All it achieves is making it harder to keep traffic out as you can’t track via AIS reliably. Even if they did, they’d be obliged to send an NTM out so we’d all already be aware of it.

Far more likely an issue on the boat interfering with the signal.
Are they? Do you know what they are currently testing and the guidance/defensive systems they are using?

They have at least one guard vessel, people onshore with binoculars, AIS and radar so keeping traffic out of the way is not really an issue. In my only experience of the range we were very politely asked to turn south (nothing to see here) not an issue I put in a 30° starboard 'course correction'. After all why waste all our tax £ by stopping play while we move off a three knots.
 
Are they? Do you know what they are currently testing and the guidance/defensive systems they are using?

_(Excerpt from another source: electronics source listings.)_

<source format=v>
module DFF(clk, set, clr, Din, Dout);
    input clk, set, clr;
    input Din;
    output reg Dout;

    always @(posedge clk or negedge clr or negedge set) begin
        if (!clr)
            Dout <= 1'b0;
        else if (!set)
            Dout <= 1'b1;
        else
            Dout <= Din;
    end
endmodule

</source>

They have at least one guard vessel, people onshore with binoculars, AIS and radar so keeping traffic out of the way is not really an issue. In my only experience of the range we were very politely asked to turn south (nothing to see here) not an issue I put in a 30° starboard course correction. After all why waste all our tax £ by stopping play while we move off a three knots.
Assume you were heading east :p

On our outbound passage, one motor vessel was hailed a few times, politely asked to stay south of 50'34" and proceeded to track about 50-100m inside a line along that latitude I'd stuck in our chart plotter. Both their real AIS and my radar return showed him north of the line. They stopped firing whilst he was between Worbarrow and Lulworth.
 
Assume you were heading east :p

On our outbound passage, one motor vessel was hailed a few times, politely asked to stay south of 50'34" and proceeded to track about 50-100m inside a line along that latitude I'd stuck in our chart plotter. Both their real AIS and my radar return showed him north of the line. They stopped firing whilst he was between Worbarrow and Lulworth.
We had spent a pleasant night in Lulworth Cove and were heading towards Swanage and one of the crew was 'keen' to check out his old climbing haunts thus we had come inshore.

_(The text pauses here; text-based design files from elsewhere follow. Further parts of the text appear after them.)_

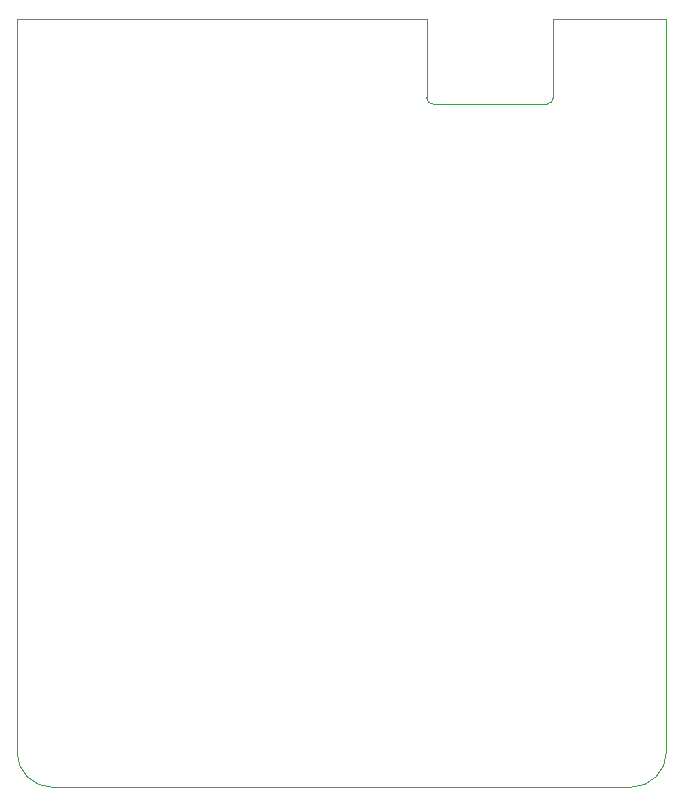
<source format=gbr>
G04 #@! TF.GenerationSoftware,KiCad,Pcbnew,5.1.10*
G04 #@! TF.CreationDate,2021-11-17T11:05:38+01:00*
G04 #@! TF.ProjectId,test_pcb,74657374-5f70-4636-922e-6b696361645f,rev?*
G04 #@! TF.SameCoordinates,Original*
G04 #@! TF.FileFunction,Profile,NP*
%FSLAX46Y46*%
G04 Gerber Fmt 4.6, Leading zero omitted, Abs format (unit mm)*
G04 Created by KiCad (PCBNEW 5.1.10) date 2021-11-17 11:05:38*
%MOMM*%
%LPD*%
G01*
G04 APERTURE LIST*
G04 #@! TA.AperFunction,Profile*
%ADD10C,0.100000*%
G04 #@! TD*
G04 APERTURE END LIST*
D10*
X105000000Y-92000000D02*
G75*
G02*
X102000000Y-95000000I-3000000J0D01*
G01*
X85233034Y-37166620D02*
G75*
G02*
X84683380Y-36616966I0J549654D01*
G01*
X95410214Y-36622886D02*
G75*
G02*
X94872886Y-37160214I-537328J0D01*
G01*
X84700000Y-30000000D02*
X50000000Y-30000000D01*
X95400000Y-30000000D02*
X105000000Y-30000000D01*
X84683380Y-36616966D02*
X84700000Y-30000000D01*
X94872886Y-37160214D02*
X85233034Y-37166620D01*
X95400000Y-30000000D02*
X95410214Y-36622886D01*
X53000000Y-95000000D02*
G75*
G02*
X50000000Y-92000000I0J3000000D01*
G01*
X102000000Y-95000000D02*
X53000000Y-95000000D01*
X105000000Y-30000000D02*
X105000000Y-92000000D01*
X50000000Y-30000000D02*
X50000000Y-92000000D01*
M02*

</source>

Heading up and down the English Channel I am usually about 10 miles off.
 
Are they? Do you know what they are currently testing and the guidance/defensive systems they are using?
Its a well known firing range where they either fire little guns or big guns into the bay at buoys. Its gunnery training 99% of the time and well documented so no need for any secret squirrel conspiracy theories. The fun stuff is usually Cardigan Bay or Scotland as they aren’t as busy. The Navy can disrupt the public but they usually choose not to where possible.
 
Its a well known firing range where they either fire little guns or big guns into the bay at buoys. Its gunnery training 99% of the time and well documented so no need for any secret squirrel conspiracy theories. The fun stuff is usually Cardigan Bay or Scotland as they aren’t as busy. The Navy can disrupt the public but they usually choose not to where possible.
So you don't know ;)

A fun, but old story, of a 'mistake' by one of two rather special torpedoes some 40 years ago off the west coast where instead of both racing towards each other, then with 100 metres separation turning to starboard, sinking to the bottom to be recovered one of them 'forgot or ignored' the command. What followed was a very big explosion, yes they were live, as one destroyed the other.

Lots of red faces and the occasional, 'oh, f&&k how am I going to explain that to the First Sea Lord'.